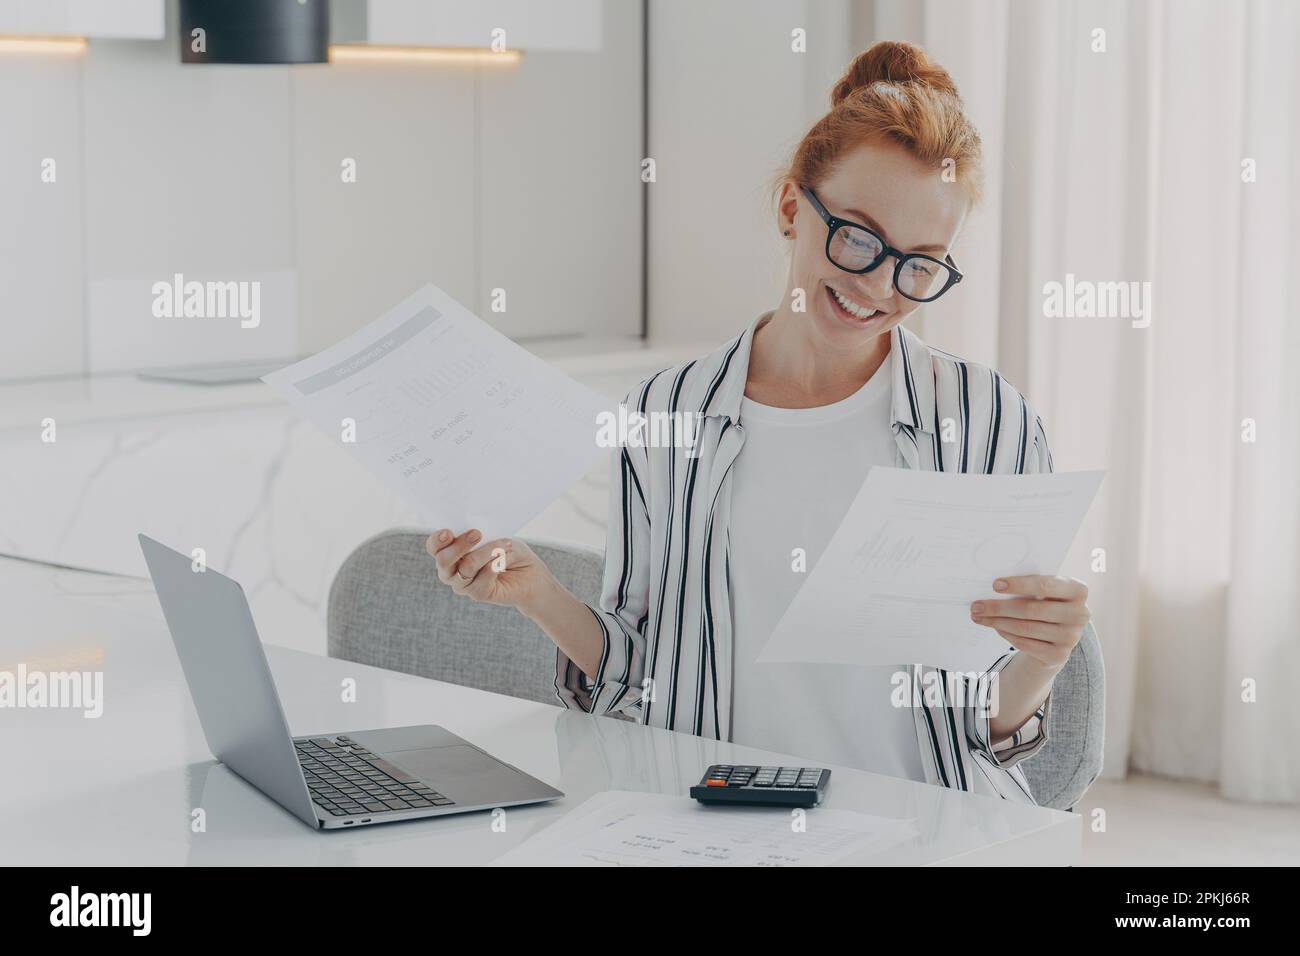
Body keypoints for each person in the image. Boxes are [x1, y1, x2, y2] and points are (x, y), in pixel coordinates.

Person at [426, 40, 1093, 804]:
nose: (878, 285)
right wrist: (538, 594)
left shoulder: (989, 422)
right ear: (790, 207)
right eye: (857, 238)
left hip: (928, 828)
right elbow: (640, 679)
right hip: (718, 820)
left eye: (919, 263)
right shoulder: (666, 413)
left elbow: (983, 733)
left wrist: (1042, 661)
......
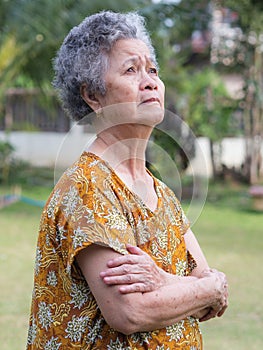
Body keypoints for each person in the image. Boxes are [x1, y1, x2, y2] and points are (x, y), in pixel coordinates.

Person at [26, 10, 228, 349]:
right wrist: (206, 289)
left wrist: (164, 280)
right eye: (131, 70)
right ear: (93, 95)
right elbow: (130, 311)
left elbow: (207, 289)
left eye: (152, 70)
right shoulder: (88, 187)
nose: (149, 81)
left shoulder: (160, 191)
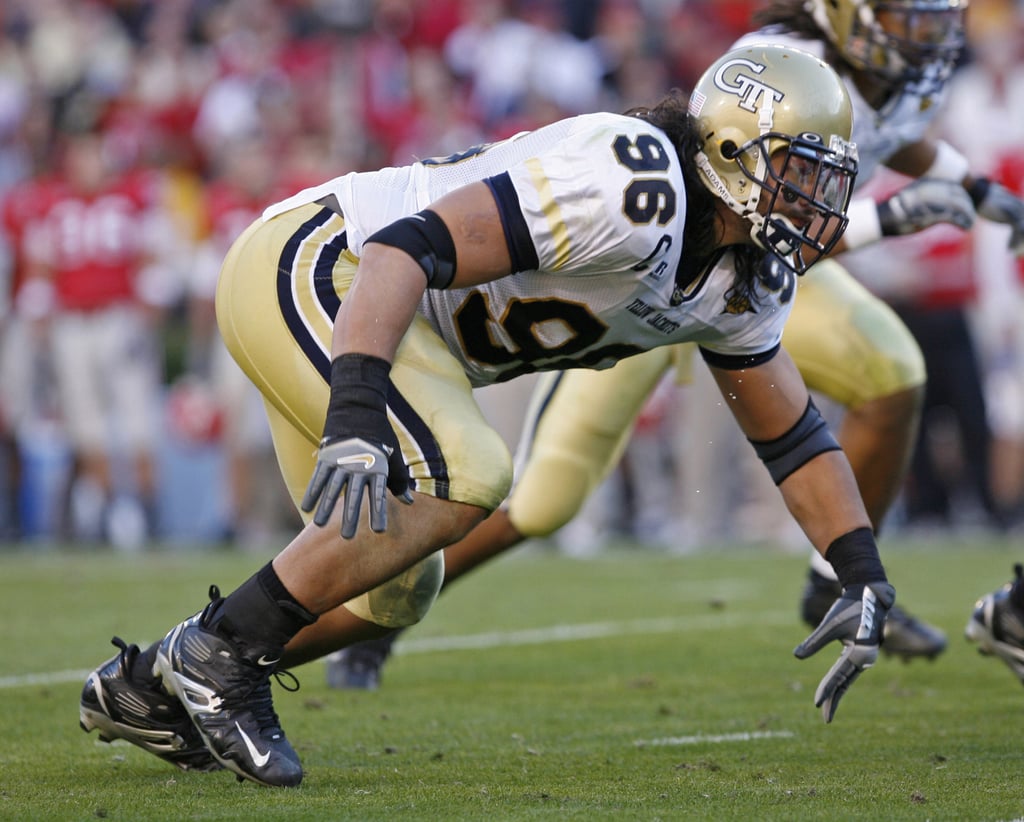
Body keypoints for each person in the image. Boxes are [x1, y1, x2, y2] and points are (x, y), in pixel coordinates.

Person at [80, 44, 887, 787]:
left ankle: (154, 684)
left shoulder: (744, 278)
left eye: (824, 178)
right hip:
......
### [What you will do]
Within the records above, tally the lines that contain "wrist". Give the total and nothing more.

### [Answer for the task]
4